The VDS suite of election software applications includes the Data Parser, the Election Management Tools module, the VDS Election ticker module and VDS StackMaster Boards module.
Shaw Media’s Global Toronto used BL Elector from Bannister Lake Software to deliver real-time, on-air results from the 41st Provincial Election in June.
Bannister Lake Software in Cambridge, Ontario, Canada, offers BL Elector, a Web-based solution, as an alternative for broadcasters looking to replace the LeaderPlus. But according to D’Arcy Pickering, VP of sales and marketing at Bannister Lake Software, BL Elector also can be used to manage candidate and historical race data prior to an election, making it available in real time for in-depth race analysis whenever needed.
In mid-June, Shaw Media’s Global Toronto used BL Elector in just that fashion to cover the 41st Provincial Election.
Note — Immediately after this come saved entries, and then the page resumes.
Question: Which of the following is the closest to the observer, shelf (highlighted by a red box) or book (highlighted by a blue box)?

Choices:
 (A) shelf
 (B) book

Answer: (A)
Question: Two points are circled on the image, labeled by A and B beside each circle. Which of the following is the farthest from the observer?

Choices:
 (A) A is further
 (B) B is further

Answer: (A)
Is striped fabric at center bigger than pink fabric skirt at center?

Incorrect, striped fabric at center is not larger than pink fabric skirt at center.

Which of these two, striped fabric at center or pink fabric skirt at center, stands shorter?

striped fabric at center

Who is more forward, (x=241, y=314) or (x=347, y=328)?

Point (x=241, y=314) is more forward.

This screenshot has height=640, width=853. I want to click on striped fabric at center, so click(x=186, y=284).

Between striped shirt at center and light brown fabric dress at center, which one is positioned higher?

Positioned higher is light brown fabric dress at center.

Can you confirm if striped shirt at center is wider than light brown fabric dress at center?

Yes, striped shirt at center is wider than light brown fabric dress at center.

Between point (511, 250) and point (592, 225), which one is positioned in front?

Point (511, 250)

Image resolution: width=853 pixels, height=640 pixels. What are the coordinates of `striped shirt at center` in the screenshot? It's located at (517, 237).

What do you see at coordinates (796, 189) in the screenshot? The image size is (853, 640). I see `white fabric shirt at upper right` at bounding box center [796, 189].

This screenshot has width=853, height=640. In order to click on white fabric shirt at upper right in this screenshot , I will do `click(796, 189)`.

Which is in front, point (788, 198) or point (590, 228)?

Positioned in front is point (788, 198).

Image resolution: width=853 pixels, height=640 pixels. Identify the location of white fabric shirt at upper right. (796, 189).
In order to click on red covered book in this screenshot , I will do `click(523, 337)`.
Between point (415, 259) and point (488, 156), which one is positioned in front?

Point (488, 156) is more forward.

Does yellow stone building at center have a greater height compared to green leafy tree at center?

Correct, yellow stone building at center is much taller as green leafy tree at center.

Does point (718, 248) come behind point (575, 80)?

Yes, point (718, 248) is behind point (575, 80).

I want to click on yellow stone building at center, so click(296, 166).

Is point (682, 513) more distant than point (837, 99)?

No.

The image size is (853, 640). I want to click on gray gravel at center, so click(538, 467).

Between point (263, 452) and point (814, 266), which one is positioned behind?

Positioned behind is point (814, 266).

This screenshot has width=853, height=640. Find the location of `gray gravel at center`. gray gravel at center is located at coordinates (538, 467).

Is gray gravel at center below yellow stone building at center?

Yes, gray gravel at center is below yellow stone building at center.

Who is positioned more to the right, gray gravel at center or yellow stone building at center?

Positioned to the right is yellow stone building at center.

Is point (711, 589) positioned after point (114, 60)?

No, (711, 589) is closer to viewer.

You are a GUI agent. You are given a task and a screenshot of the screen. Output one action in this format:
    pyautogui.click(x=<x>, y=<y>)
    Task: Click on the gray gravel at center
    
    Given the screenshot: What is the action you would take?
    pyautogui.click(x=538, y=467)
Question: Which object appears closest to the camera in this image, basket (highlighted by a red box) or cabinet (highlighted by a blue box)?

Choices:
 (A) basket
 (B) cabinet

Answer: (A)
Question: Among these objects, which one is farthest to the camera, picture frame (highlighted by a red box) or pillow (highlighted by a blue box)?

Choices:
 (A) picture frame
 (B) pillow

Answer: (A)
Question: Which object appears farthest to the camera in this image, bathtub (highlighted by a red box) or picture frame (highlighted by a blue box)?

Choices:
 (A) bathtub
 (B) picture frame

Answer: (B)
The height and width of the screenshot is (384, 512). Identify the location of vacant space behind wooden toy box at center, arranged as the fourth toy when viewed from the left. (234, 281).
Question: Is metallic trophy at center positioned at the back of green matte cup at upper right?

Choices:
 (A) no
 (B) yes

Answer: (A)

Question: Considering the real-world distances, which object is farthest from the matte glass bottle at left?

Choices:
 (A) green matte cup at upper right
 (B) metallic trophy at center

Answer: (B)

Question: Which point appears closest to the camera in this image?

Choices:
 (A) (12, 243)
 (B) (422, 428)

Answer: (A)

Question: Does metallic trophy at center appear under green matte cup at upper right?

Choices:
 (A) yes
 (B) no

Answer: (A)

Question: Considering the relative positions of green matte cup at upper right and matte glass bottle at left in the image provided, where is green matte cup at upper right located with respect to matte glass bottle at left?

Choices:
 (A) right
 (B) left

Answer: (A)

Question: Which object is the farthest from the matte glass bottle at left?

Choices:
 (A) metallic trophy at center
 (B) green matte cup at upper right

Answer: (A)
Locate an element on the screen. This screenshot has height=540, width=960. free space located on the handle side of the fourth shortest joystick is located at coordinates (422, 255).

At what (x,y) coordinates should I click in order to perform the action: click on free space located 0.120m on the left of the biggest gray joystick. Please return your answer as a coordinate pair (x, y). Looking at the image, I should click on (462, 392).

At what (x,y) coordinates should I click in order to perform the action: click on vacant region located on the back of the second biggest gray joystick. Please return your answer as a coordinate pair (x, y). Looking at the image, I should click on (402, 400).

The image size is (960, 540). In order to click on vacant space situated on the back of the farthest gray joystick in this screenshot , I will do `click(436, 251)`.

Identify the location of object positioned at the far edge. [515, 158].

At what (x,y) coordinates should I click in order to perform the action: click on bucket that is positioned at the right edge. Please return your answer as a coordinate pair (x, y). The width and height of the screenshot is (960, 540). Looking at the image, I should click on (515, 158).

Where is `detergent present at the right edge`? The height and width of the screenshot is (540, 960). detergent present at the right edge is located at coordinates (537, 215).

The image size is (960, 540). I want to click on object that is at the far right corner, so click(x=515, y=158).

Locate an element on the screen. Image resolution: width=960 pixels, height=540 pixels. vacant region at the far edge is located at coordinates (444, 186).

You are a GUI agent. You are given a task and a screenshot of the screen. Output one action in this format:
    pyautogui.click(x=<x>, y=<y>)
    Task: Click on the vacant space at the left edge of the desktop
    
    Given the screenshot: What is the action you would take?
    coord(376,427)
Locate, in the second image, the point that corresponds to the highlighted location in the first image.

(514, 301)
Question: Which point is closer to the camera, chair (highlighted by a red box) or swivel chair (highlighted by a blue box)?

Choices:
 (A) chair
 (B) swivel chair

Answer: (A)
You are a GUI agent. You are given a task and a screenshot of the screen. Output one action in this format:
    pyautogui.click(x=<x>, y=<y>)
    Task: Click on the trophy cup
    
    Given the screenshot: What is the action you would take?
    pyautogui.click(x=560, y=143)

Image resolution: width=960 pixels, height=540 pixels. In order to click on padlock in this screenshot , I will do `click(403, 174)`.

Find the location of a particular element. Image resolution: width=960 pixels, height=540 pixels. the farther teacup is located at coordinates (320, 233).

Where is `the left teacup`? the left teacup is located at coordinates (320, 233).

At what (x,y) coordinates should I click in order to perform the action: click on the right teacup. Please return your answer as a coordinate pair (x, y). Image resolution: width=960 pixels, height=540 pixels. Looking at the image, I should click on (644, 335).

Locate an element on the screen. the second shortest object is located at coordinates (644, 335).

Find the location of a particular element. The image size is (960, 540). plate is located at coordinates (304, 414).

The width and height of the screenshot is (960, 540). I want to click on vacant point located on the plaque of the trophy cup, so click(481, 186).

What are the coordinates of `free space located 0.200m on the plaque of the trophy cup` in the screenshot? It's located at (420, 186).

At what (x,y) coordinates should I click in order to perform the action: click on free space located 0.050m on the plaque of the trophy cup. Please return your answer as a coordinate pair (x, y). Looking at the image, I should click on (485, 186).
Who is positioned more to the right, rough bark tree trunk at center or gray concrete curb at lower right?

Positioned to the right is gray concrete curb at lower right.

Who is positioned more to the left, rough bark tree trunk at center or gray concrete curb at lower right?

Prior to the election, Global Toronto built extensive dossiers on the candidates in BL Elector, which it used together with data from previous elections, to assist in race analysis, says Gerry Belec, director, technology and design for Global News, Shaw Media.
When it comes to controlling graphics engines, BL Elector hands off parsed to on-air graphics systems — even those used to generate virtual sets and immersive graphics — via BLADE, or Bannister Lake Active Data Exchange, he says.
Integration is even tighter with the Ross Video XPression graphics engine, he adds. “BL Elector is quite often bundled with XPression,” says Pickering. “We have what is called an Elector player, which allows an operator to go in and control things like candidate boards, the ticker, even the whole graphical look without the need for a CG operator. So it is a standalone application that manages the output of Elector on XPression.”
While the end date Avid has set for support of LeaderPlus is after the November congressional election this year, discontinuation of support means broadcasters must begin looking for an alternative before the 2016 U.S. presidential election.
Both the VDS election suite and Bannister Lake Software BL Elector will give them good places to start.